She snuggled her arm in his. “Be your age, you big oaf.”
They drove a dozen blocks before Mason found an all-night restaurant with a public telephone. He parked the car, went into the restaurant, and called Paul Drake’s office. When he heard the detective’s voice on the line, he said, “Okay, Paul. You can go home now,” and hung up.
Chapter 8
Phyllis Leeds sat across from Mason in the big leather chair, her eyes darkened by apprehension and fear of what was to follow. Mason said, “There’s no way of breaking it gently, Miss Leeds, so brace yourself.”

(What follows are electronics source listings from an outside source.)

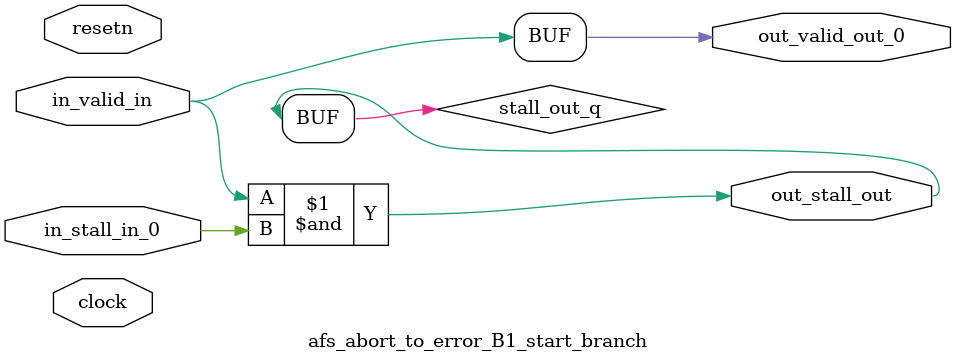
<source format=sv>



(* altera_attribute = "-name AUTO_SHIFT_REGISTER_RECOGNITION OFF; -name MESSAGE_DISABLE 10036; -name MESSAGE_DISABLE 10037; -name MESSAGE_DISABLE 14130; -name MESSAGE_DISABLE 14320; -name MESSAGE_DISABLE 15400; -name MESSAGE_DISABLE 14130; -name MESSAGE_DISABLE 10036; -name MESSAGE_DISABLE 12020; -name MESSAGE_DISABLE 12030; -name MESSAGE_DISABLE 12010; -name MESSAGE_DISABLE 12110; -name MESSAGE_DISABLE 14320; -name MESSAGE_DISABLE 13410; -name MESSAGE_DISABLE 113007; -name MESSAGE_DISABLE 10958" *)
module afs_abort_to_error_B1_start_branch (
    input wire [0:0] in_stall_in_0,
    input wire [0:0] in_valid_in,
    output wire [0:0] out_stall_out,
    output wire [0:0] out_valid_out_0,
    input wire clock,
    input wire resetn
    );

    wire [0:0] stall_out_q;


    // stall_out(LOGICAL,6)
    assign stall_out_q = in_valid_in & in_stall_in_0;

    // out_stall_out(GPOUT,4)
    assign out_stall_out = stall_out_q;

    // out_valid_out_0(GPOUT,5)
    assign out_valid_out_0 = in_valid_in;

endmodule

</source>
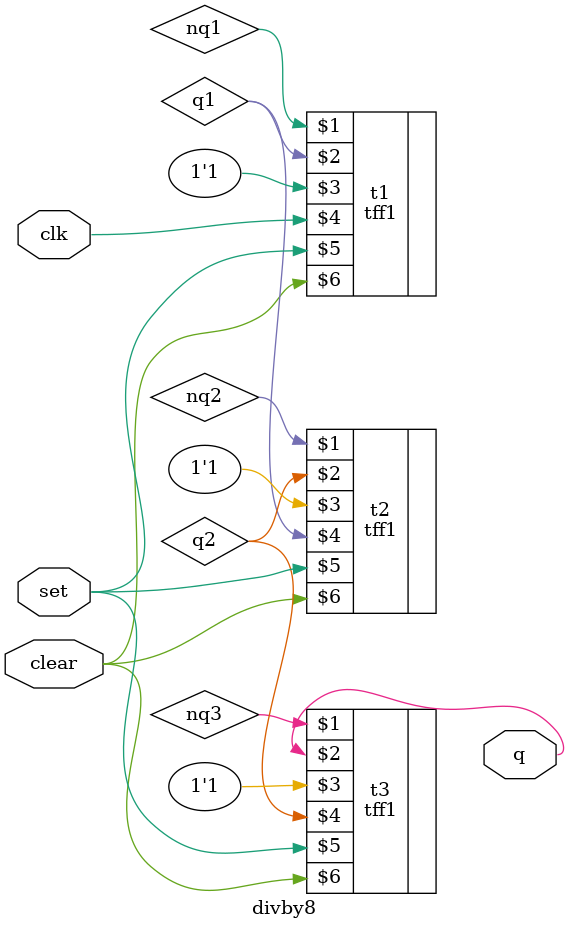
<source format=v>
module divby8 (output q,input clk,set,clear);
wire q1,q2,nq1,nq2,nq3;
tff1 t1 (nq1,q1,1'b1,clk,set,clear);
tff1 t2 (nq2,q2,1'b1,q1,set,clear);
tff1 t3 (nq3,q,1'b1,q2,set,clear);
endmodule
</source>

“About Uncle Alden?” she asked.
“Not directly,” Mason said. “It’s about John Milicant. He was found in his apartment about an hour ago by a maid. He’d been murdered.”
“Murdered?”
Mason nodded. “A carving knife stuck in the back, a little above the left shoulder. The blade forward and downward.”
“Good Heavens!” she exclaimed.
“Paul Drake had operatives on the job all last night,” Mason went on. “We know everyone who entered the apartment house where Milicant had his apartment — everyone, that is, that went to the sixth floor. Among those persons was a Marcia Whittaker, whom John Milicant intended to marry, and a man who answers the description of your Uncle Alden.”